When did R Gordon Wasson have a psychedelic mushroom experience?

In 1955, Wasson and his wife Valentina went to Mexico, in northern Oaxaca, in order to experience the psychedelic mushroom they had researched so thoroughly. They stayed in a small town, riding in on mules. They researched the mushroom, where the mushrooms were, where they were growing, and then participated in one of the rituals, the velada, related to mushroom use in that area, the mushroom right. A shaman in Mexico, Maria Sabina, gave Gordon some of the “flesh of the gods.” He became the first outsider to participate in a velada and to taste the mushroom himself. 

Gordon Wasson was deeply impressed by Maria Sabina. She saw mushrooms as a kind of medicine. To her, the mushroom spoke of a world of saints of the dead. It came from the realm of the gods. Through her, the mushrooms spoke to the sick, offering revelation and healing. For Maria Sabina, the Catholic faith had merged with her Mazatec traditions. Spanish colonizers had tried to purge the Mazatecs of their rituals through religious subjugation, but the mushroom rituals persisted. 

How did R Gordon Wasson become a public figure in psychedelics?

In 1957, Wasson published an article about his ecstatic encounters with Mexican magic mushrooms in Life Magazine. The story was even promoted on the cover as mushrooms that caused strange visions. For the first time, a huge reading public learned about magic mushrooms. After this, there was no turning back. 

Through this article, Wasson brought these funky fungi into public consciousness, into an area of recognition that was not good or evil but simply curiosity inspiring. He opened up a large area of inquiry that would have been closed, and the world is much richer for it. 

How did R. Gordon Wasson feel about the psychedelic mushroom’s explosion in popularity?

Because he had come to the psychedelic mushroom from a place of academic curiosity, he was quite upset at the treatment Maria Sabina and her townsfolk received at the hands of the 60s hippie movement. People used psychedelic mushrooms as a way to have a high or an experience when the mushrooms were very sacred to the Mazatec, and used in religious ceremonies.

Before the term became so popular in the 21st century, Wasson was conscious of the cultural appropriation he had unwittingly encouraged with his Life article. 

 How did R. Gordon Wasson contribute to psychedelic research?

Wasson was important to psychedelic research in that he “rediscovered” shrooms and brought them back to Europe where they became a popular topic for psychedelic research.
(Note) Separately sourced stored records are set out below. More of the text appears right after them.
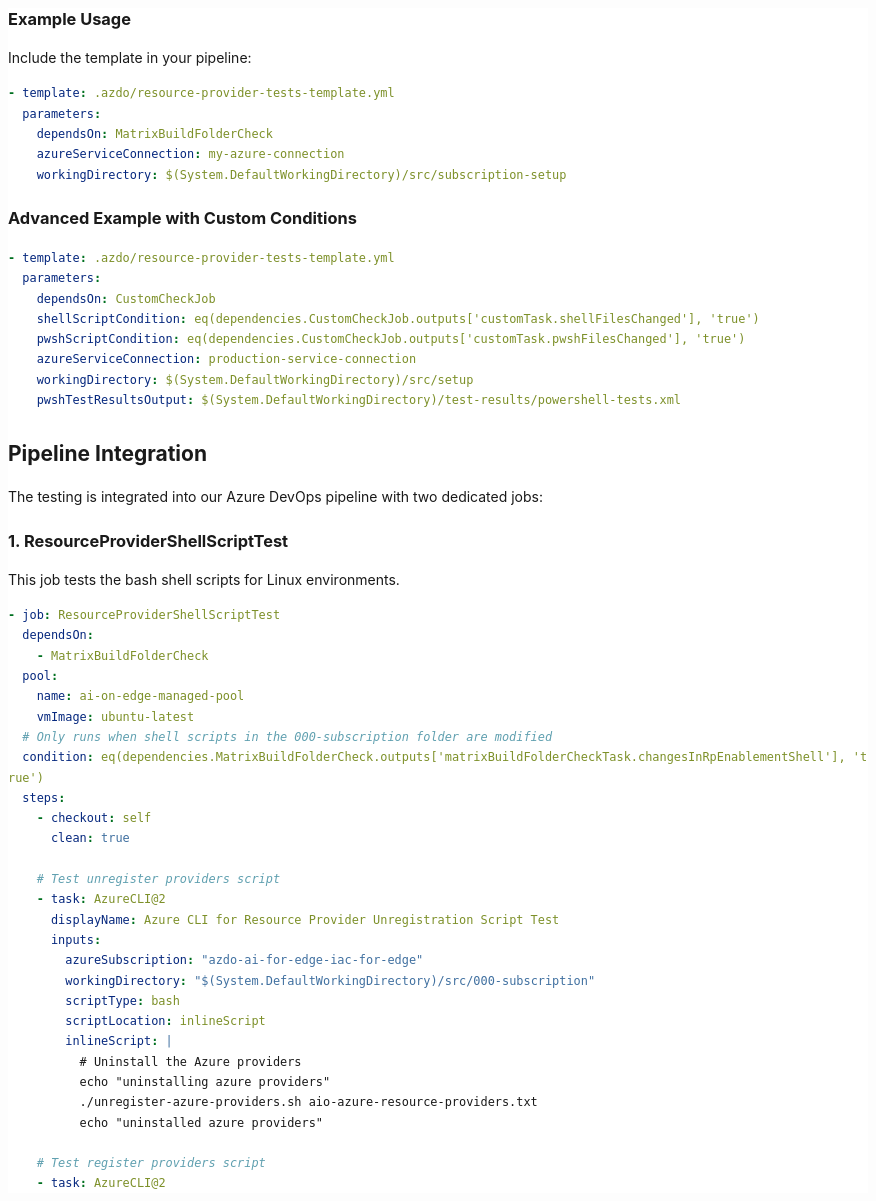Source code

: ### Example Usage

Include the template in your pipeline:

```yaml
- template: .azdo/resource-provider-tests-template.yml
  parameters:
    dependsOn: MatrixBuildFolderCheck
    azureServiceConnection: my-azure-connection
    workingDirectory: $(System.DefaultWorkingDirectory)/src/subscription-setup
```

### Advanced Example with Custom Conditions

```yaml
- template: .azdo/resource-provider-tests-template.yml
  parameters:
    dependsOn: CustomCheckJob
    shellScriptCondition: eq(dependencies.CustomCheckJob.outputs['customTask.shellFilesChanged'], 'true')
    pwshScriptCondition: eq(dependencies.CustomCheckJob.outputs['customTask.pwshFilesChanged'], 'true')
    azureServiceConnection: production-service-connection
    workingDirectory: $(System.DefaultWorkingDirectory)/src/setup
    pwshTestResultsOutput: $(System.DefaultWorkingDirectory)/test-results/powershell-tests.xml
```

## Pipeline Integration

The testing is integrated into our Azure DevOps pipeline with two dedicated jobs:

### 1. ResourceProviderShellScriptTest

This job tests the bash shell scripts for Linux environments.

```yaml
- job: ResourceProviderShellScriptTest
  dependsOn:
    - MatrixBuildFolderCheck
  pool:
    name: ai-on-edge-managed-pool
    vmImage: ubuntu-latest
  # Only runs when shell scripts in the 000-subscription folder are modified
  condition: eq(dependencies.MatrixBuildFolderCheck.outputs['matrixBuildFolderCheckTask.changesInRpEnablementShell'], 'true')
  steps:
    - checkout: self
      clean: true

    # Test unregister providers script
    - task: AzureCLI@2
      displayName: Azure CLI for Resource Provider Unregistration Script Test
      inputs:
        azureSubscription: "azdo-ai-for-edge-iac-for-edge"
        workingDirectory: "$(System.DefaultWorkingDirectory)/src/000-subscription"
        scriptType: bash
        scriptLocation: inlineScript
        inlineScript: |
          # Uninstall the Azure providers
          echo "uninstalling azure providers"
          ./unregister-azure-providers.sh aio-azure-resource-providers.txt
          echo "uninstalled azure providers"

    # Test register providers script
    - task: AzureCLI@2
```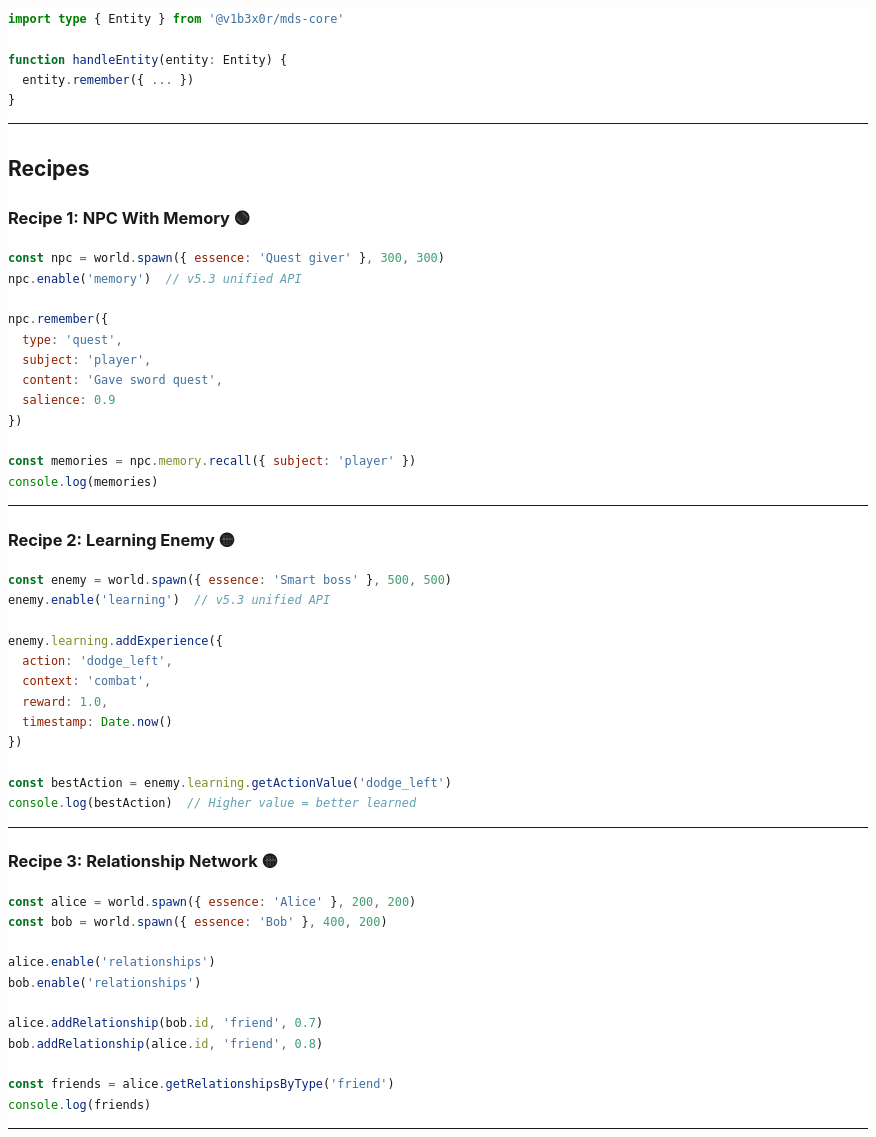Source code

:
 ```typescript
import type { Entity } from '@v1b3x0r/mds-core'

function handleEntity(entity: Entity) {
  entity.remember({ ... })
}
```

---

## Recipes

### Recipe 1: NPC With Memory 🟢

```javascript
const npc = world.spawn({ essence: 'Quest giver' }, 300, 300)
npc.enable('memory')  // v5.3 unified API

npc.remember({
  type: 'quest',
  subject: 'player',
  content: 'Gave sword quest',
  salience: 0.9
})

const memories = npc.memory.recall({ subject: 'player' })
console.log(memories)
```

---

### Recipe 2: Learning Enemy 🟡

```javascript
const enemy = world.spawn({ essence: 'Smart boss' }, 500, 500)
enemy.enable('learning')  // v5.3 unified API

enemy.learning.addExperience({
  action: 'dodge_left',
  context: 'combat',
  reward: 1.0,
  timestamp: Date.now()
})

const bestAction = enemy.learning.getActionValue('dodge_left')
console.log(bestAction)  // Higher value = better learned
```

---

### Recipe 3: Relationship Network 🟡

```javascript
const alice = world.spawn({ essence: 'Alice' }, 200, 200)
const bob = world.spawn({ essence: 'Bob' }, 400, 200)

alice.enable('relationships')
bob.enable('relationships')

alice.addRelationship(bob.id, 'friend', 0.7)
bob.addRelationship(alice.id, 'friend', 0.8)

const friends = alice.getRelationshipsByType('friend')
console.log(friends)
```

---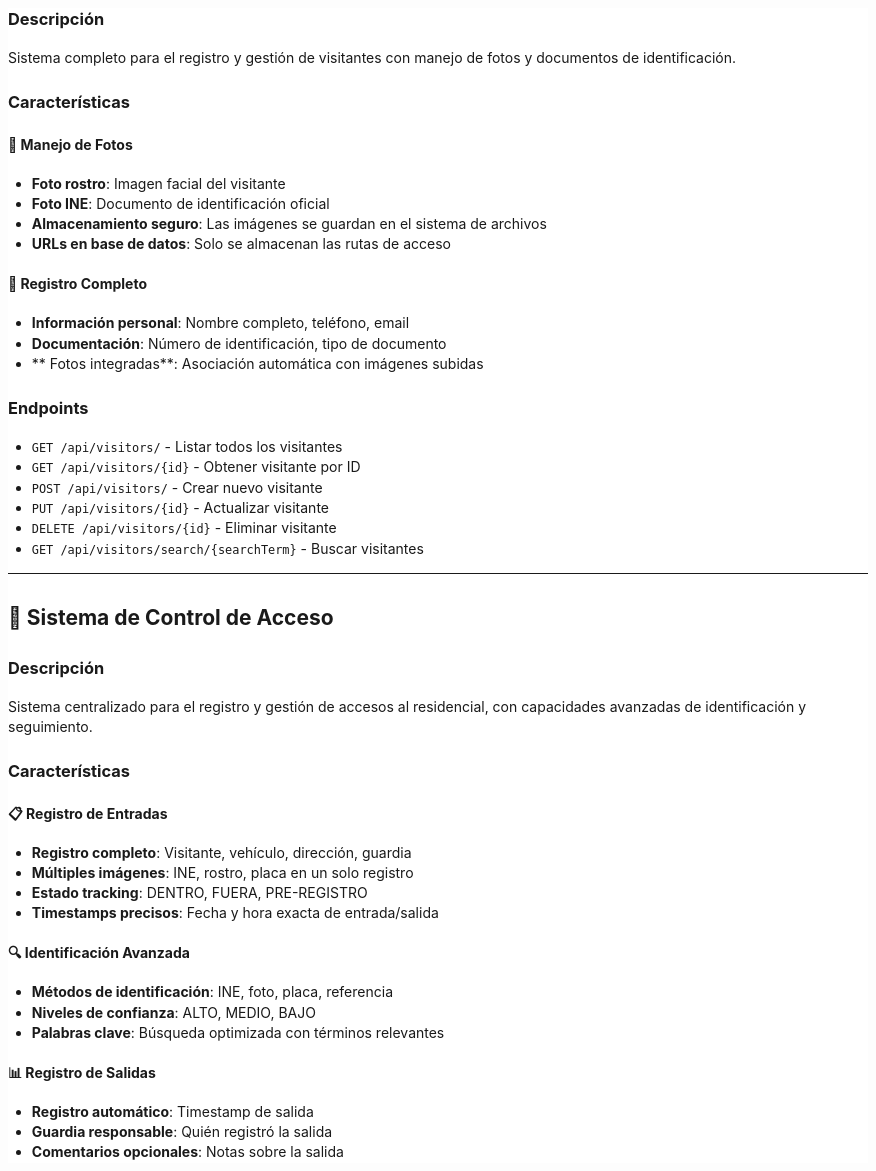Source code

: ### Descripción
Sistema completo para el registro y gestión de visitantes con manejo de fotos y documentos de identificación.

### Características

#### 📸 Manejo de Fotos
- **Foto rostro**: Imagen facial del visitante
- **Foto INE**: Documento de identificación oficial
- **Almacenamiento seguro**: Las imágenes se guardan en el sistema de archivos
- **URLs en base de datos**: Solo se almacenan las rutas de acceso

#### 📝 Registro Completo
- **Información personal**: Nombre completo, teléfono, email
- **Documentación**: Número de identificación, tipo de documento
- ** Fotos integradas**: Asociación automática con imágenes subidas

### Endpoints
- `GET /api/visitors/` - Listar todos los visitantes
- `GET /api/visitors/{id}` - Obtener visitante por ID
- `POST /api/visitors/` - Crear nuevo visitante
- `PUT /api/visitors/{id}` - Actualizar visitante
- `DELETE /api/visitors/{id}` - Eliminar visitante
- `GET /api/visitors/search/{searchTerm}` - Buscar visitantes

---

## 🚪 Sistema de Control de Acceso

### Descripción
Sistema centralizado para el registro y gestión de accesos al residencial, con capacidades avanzadas de identificación y seguimiento.

### Características

#### 📋 Registro de Entradas
- **Registro completo**: Visitante, vehículo, dirección, guardia
- **Múltiples imágenes**: INE, rostro, placa en un solo registro
- **Estado tracking**: DENTRO, FUERA, PRE-REGISTRO
- **Timestamps precisos**: Fecha y hora exacta de entrada/salida

#### 🔍 Identificación Avanzada
- **Métodos de identificación**: INE, foto, placa, referencia
- **Niveles de confianza**: ALTO, MEDIO, BAJO
- **Palabras clave**: Búsqueda optimizada con términos relevantes

#### 📊 Registro de Salidas
- **Registro automático**: Timestamp de salida
- **Guardia responsable**: Quién registró la salida
- **Comentarios opcionales**: Notas sobre la salida
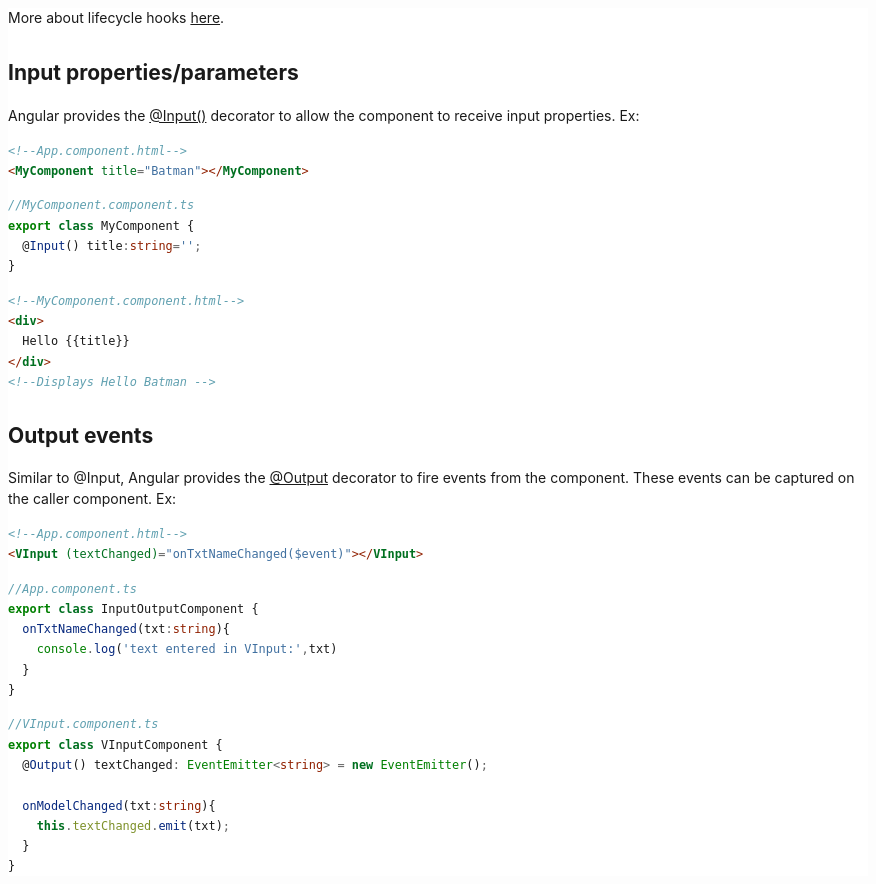 More about lifecycle hooks [here](https://angular.io/guide/lifecycle-hooks).

## Input properties/parameters

Angular provides the [@Input()](https://angular.io/api/core/Input) decorator to allow the component to receive input properties. Ex: 

```html
<!--App.component.html-->
<MyComponent title="Batman"></MyComponent>
```

```typescript
//MyComponent.component.ts
export class MyComponent {
  @Input() title:string='';
}
```

```html
<!--MyComponent.component.html-->
<div>
  Hello {{title}}    
</div>
<!--Displays Hello Batman --> 
```

## Output events

Similar to @Input, Angular provides the [@Output](https://angular.io/guide/inputs-outputs) decorator to fire events from the component. These events can be captured on the caller component. Ex:

```html
<!--App.component.html-->
<VInput (textChanged)="onTxtNameChanged($event)"></VInput>
```

```typescript
//App.component.ts
export class InputOutputComponent {
  onTxtNameChanged(txt:string){
    console.log('text entered in VInput:',txt)
  }
}
```

```typescript
//VInput.component.ts
export class VInputComponent {
  @Output() textChanged: EventEmitter<string> = new EventEmitter();

  onModelChanged(txt:string){
    this.textChanged.emit(txt);
  }
}
```

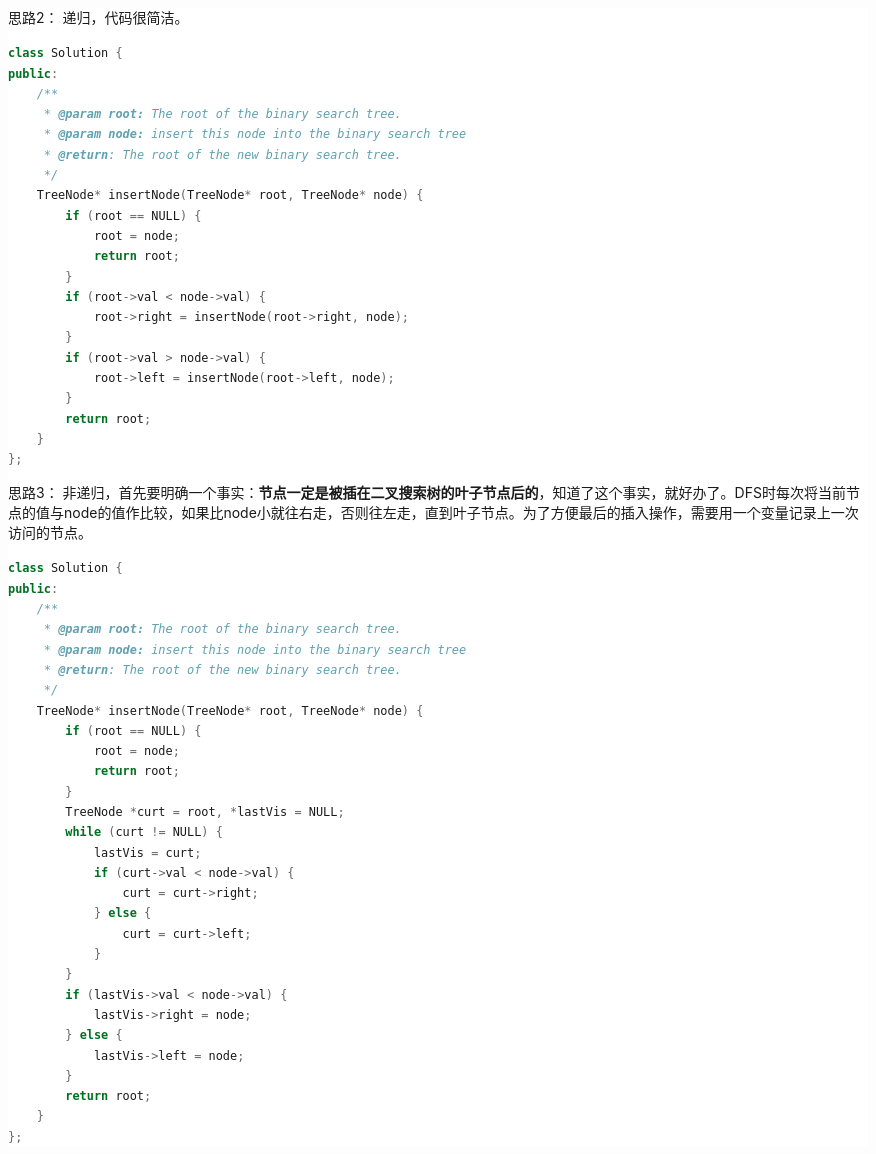 思路2：
递归，代码很简洁。

```cpp
class Solution {
public:
    /**
     * @param root: The root of the binary search tree.
     * @param node: insert this node into the binary search tree
     * @return: The root of the new binary search tree.
     */
    TreeNode* insertNode(TreeNode* root, TreeNode* node) {
        if (root == NULL) {
            root = node;
            return root;
        }
        if (root->val < node->val) {
            root->right = insertNode(root->right, node);
        }
        if (root->val > node->val) {
            root->left = insertNode(root->left, node);
        }
        return root;
    }
};
```

思路3：
非递归，首先要明确一个事实：**节点一定是被插在二叉搜索树的叶子节点后的**，知道了这个事实，就好办了。DFS时每次将当前节点的值与node的值作比较，如果比node小就往右走，否则往左走，直到叶子节点。为了方便最后的插入操作，需要用一个变量记录上一次访问的节点。

```cpp
class Solution {
public:
    /**
     * @param root: The root of the binary search tree.
     * @param node: insert this node into the binary search tree
     * @return: The root of the new binary search tree.
     */
    TreeNode* insertNode(TreeNode* root, TreeNode* node) {
        if (root == NULL) {
            root = node;
            return root;
        }
        TreeNode *curt = root, *lastVis = NULL;
        while (curt != NULL) {
            lastVis = curt;
            if (curt->val < node->val) {
                curt = curt->right;
            } else {
                curt = curt->left;
            }
        }
        if (lastVis->val < node->val) {
            lastVis->right = node;
        } else {
            lastVis->left = node;
        }
        return root;
    }
};
```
This trip led to an analysis of the structure of psilocybin, converted to psilocin in the body. It has been a unique and valuable tool for researchers, because psilocybin has enabled them to produce very specific states of mind, which can then be researched with modern medicine. Psilocybin and psychedelics in general are very important discoveries in biological research. 

Psilocybin created new areas of interest for scientists to study. Hallucinogenic mushrooms were a major focus of the 1996 Study of Consciousness in Heidelberg. The pioneers of consciousness research are still studying psilocybin today. Therapists, chemists, philosophers, and physicians alike. 

Did Wasson know Albert Hoffman?

Wasson had asked Hoffman, the chemist, to isolate the active substance of magic mushrooms where others had failed. Since Hoffman had discovered LSD, the discovery of psilocybin was on the same level of contribution to the scientific community. The two psychedelic names were actually dear friends at certain points in their lives.